Intervista a Giusy Buscemi

Da Miss Italia 2012 alla prima stagione del Paradiso delle Signore. Passando da Don Matteo al Giovane Montalbano. Poi, psicologa in «Doc 2» e ispettrice di polizia nella serie «Un passo dal cielo». Adesso promossa vicequestore su Canale 5 nei panni di Vanina Guarrasi, la protagonista dei gettonatissimi gialli di Cristina Cassar Scàlia. E così Giusy Buscemi, 31 anni, già tre figli, un marito regista (Jan Michelini), si avvia a diventare una sorta di Montalbano al femminile. Mentre è in montaggio una serie su Leopardi dove sarà la fatale Fanny Targioni Tozzetti, la donna di cui il poeta si innamora.
Un’ascesa a gran velocità. Ma dica prima perché i suoi tre bimbi hanno tutti il doppio nome e il secondo è sempre Maria, anche per i due maschietti.
«Beh, come mio marito, all’anagrafe. Pure lui. Sperando sempre nella protezione della Madonna».

+---+

Esplora il materiale
1. Ricopia dall'intervista il passo da "Intervista a Giusy" a "i due maschietti.".
2. Stabilisci se le affermazioni seguenti concordano con l'intervista. Per ciascuna rispondi sì o no e cita tra virgolette le parole del testo che lo dimostrano.
(a) Giusy Buscemi ha 31 anni.
(b) In «Doc 2» interpreta un'ispettrice di polizia.
(c) Il marito di Giusy Buscemi è un attore.
3. Rispondi alle domande sull'intervista, indicando ogni risposta con la stessa lettera della domanda.
(a) Quale personaggio interpreta Giusy Buscemi su Canale 5?
(b) Chi sarà nella serie su Leopardi?
(c) Qual è il secondo nome di tutti i suoi figli?

+---+

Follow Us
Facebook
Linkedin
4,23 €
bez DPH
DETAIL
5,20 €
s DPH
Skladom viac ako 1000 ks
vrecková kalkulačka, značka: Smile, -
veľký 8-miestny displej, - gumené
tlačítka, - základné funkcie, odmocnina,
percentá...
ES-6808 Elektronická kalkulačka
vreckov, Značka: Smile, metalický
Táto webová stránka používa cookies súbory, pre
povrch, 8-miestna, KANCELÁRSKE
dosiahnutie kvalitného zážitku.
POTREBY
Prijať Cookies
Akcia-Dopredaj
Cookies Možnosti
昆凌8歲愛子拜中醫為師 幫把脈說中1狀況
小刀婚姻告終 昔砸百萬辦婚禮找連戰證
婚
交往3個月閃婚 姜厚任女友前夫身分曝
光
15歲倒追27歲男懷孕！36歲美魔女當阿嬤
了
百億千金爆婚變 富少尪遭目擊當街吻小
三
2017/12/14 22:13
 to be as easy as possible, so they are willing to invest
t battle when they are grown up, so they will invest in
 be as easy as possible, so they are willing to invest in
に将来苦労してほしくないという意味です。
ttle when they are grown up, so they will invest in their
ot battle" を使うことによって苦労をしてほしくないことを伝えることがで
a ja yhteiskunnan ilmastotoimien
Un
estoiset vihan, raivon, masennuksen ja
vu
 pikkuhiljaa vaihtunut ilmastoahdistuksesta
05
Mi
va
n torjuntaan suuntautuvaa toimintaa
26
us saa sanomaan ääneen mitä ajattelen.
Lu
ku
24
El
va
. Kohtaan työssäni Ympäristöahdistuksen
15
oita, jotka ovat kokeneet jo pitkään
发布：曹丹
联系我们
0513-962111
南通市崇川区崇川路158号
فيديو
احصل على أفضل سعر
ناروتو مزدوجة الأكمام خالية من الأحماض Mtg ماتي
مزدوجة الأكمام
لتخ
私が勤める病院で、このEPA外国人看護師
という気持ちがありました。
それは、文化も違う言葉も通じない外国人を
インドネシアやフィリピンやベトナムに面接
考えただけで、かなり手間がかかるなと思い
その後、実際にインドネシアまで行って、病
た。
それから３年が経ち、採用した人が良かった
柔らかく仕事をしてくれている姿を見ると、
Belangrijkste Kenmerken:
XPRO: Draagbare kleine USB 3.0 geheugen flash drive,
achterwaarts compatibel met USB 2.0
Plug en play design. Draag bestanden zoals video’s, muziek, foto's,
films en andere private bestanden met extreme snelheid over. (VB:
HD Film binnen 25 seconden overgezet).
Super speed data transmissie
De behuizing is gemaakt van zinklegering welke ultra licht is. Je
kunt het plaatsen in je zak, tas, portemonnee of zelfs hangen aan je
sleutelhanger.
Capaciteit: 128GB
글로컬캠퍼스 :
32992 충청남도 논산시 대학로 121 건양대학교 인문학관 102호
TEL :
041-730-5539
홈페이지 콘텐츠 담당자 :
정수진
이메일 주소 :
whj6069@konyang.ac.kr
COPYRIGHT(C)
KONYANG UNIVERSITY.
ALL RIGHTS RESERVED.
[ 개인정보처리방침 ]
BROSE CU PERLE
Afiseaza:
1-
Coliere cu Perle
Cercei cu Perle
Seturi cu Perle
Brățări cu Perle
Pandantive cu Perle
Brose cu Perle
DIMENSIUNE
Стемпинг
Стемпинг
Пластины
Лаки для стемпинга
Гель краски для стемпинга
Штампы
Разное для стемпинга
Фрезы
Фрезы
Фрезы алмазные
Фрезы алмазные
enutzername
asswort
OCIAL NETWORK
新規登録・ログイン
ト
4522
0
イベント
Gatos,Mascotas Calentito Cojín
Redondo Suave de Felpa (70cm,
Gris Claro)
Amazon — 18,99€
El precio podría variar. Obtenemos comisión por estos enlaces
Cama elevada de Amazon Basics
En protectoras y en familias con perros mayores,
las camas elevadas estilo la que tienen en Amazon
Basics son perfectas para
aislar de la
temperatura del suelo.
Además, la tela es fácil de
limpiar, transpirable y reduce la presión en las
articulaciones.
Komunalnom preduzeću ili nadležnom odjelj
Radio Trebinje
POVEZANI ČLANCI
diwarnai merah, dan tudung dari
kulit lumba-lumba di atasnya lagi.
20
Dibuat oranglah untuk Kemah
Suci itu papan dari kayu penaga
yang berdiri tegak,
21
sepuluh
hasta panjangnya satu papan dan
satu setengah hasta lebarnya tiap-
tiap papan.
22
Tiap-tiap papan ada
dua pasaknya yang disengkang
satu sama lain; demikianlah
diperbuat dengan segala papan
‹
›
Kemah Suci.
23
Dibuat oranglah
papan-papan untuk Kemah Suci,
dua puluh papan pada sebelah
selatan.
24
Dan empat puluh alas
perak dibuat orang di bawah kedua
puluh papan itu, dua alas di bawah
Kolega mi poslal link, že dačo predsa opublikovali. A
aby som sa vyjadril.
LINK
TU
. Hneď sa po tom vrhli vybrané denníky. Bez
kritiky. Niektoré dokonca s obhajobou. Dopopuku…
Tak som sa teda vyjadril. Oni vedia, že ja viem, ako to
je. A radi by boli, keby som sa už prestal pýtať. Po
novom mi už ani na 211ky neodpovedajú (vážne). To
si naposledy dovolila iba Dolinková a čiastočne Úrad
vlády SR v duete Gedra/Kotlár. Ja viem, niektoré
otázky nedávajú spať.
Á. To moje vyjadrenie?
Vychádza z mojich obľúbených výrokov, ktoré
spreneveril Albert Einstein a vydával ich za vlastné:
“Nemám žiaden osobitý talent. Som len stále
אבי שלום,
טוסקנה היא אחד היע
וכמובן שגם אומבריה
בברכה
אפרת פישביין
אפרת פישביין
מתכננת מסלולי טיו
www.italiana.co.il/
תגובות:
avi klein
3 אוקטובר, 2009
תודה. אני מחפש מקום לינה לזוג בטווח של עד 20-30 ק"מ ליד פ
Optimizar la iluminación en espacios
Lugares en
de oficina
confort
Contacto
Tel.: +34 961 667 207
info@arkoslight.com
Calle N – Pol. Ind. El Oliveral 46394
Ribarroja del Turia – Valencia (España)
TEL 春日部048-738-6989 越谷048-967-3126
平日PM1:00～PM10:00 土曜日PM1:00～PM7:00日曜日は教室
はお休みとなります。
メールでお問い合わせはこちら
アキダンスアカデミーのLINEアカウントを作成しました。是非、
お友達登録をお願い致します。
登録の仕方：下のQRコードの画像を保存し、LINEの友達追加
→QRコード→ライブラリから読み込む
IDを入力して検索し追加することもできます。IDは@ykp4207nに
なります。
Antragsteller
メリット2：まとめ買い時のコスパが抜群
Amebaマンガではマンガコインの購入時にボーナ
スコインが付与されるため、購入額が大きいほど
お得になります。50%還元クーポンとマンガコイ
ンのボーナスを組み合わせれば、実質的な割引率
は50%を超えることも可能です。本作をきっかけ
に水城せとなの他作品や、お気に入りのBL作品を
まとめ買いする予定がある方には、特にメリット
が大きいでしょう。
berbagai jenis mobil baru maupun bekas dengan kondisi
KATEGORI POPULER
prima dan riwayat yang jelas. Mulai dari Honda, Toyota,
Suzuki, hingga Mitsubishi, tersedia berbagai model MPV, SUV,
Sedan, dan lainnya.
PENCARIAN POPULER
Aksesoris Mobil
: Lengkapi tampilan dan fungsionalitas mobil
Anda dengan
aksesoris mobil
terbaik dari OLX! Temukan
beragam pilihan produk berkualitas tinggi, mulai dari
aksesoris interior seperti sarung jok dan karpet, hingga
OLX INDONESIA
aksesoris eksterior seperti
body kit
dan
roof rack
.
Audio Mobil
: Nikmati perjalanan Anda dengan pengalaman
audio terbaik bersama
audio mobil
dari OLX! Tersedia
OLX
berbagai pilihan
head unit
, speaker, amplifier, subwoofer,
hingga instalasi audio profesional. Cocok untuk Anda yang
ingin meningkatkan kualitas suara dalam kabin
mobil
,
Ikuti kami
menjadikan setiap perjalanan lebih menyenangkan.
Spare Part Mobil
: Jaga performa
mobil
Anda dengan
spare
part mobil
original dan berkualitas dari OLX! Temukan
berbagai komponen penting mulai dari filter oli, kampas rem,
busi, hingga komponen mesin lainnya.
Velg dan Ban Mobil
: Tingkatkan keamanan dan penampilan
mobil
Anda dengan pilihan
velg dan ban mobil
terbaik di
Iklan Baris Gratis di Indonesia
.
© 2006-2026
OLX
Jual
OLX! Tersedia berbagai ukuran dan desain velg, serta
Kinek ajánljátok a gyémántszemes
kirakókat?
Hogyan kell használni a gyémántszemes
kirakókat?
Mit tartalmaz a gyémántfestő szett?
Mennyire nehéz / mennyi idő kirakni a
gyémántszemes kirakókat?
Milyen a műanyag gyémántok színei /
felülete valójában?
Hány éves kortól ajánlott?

+---+

Soluzioni qui sotto
1.
Intervista a Giusy Buscemi

Da Miss Italia 2012 alla prima stagione del Paradiso delle Signore. Passando da Don Matteo al Giovane Montalbano. Poi, psicologa in «Doc 2» e ispettrice di polizia nella serie «Un passo dal cielo». Adesso promossa vicequestore su Canale 5 nei panni di Vanina Guarrasi, la protagonista dei gettonatissimi gialli di Cristina Cassar Scàlia. E così Giusy Buscemi, 31 anni, già tre figli, un marito regista (Jan Michelini), si avvia a diventare una sorta di Montalbano al femminile. Mentre è in montaggio una serie su Leopardi dove sarà la fatale Fanny Targioni Tozzetti, la donna di cui il poeta si innamora.
Un’ascesa a gran velocità. Ma dica prima perché i suoi tre bimbi hanno tutti il doppio nome e il secondo è sempre Maria, anche per i due maschietti.

2.
(a) Sì: "Giusy Buscemi, 31 anni".
(b) No: "psicologa in «Doc 2»".
(c) No: "un marito regista (Jan Michelini)".

3.
(a) Vanina Guarrasi, vicequestore.
(b) Fanny Targioni Tozzetti, la donna di cui il poeta si innamora.
(c) Maria.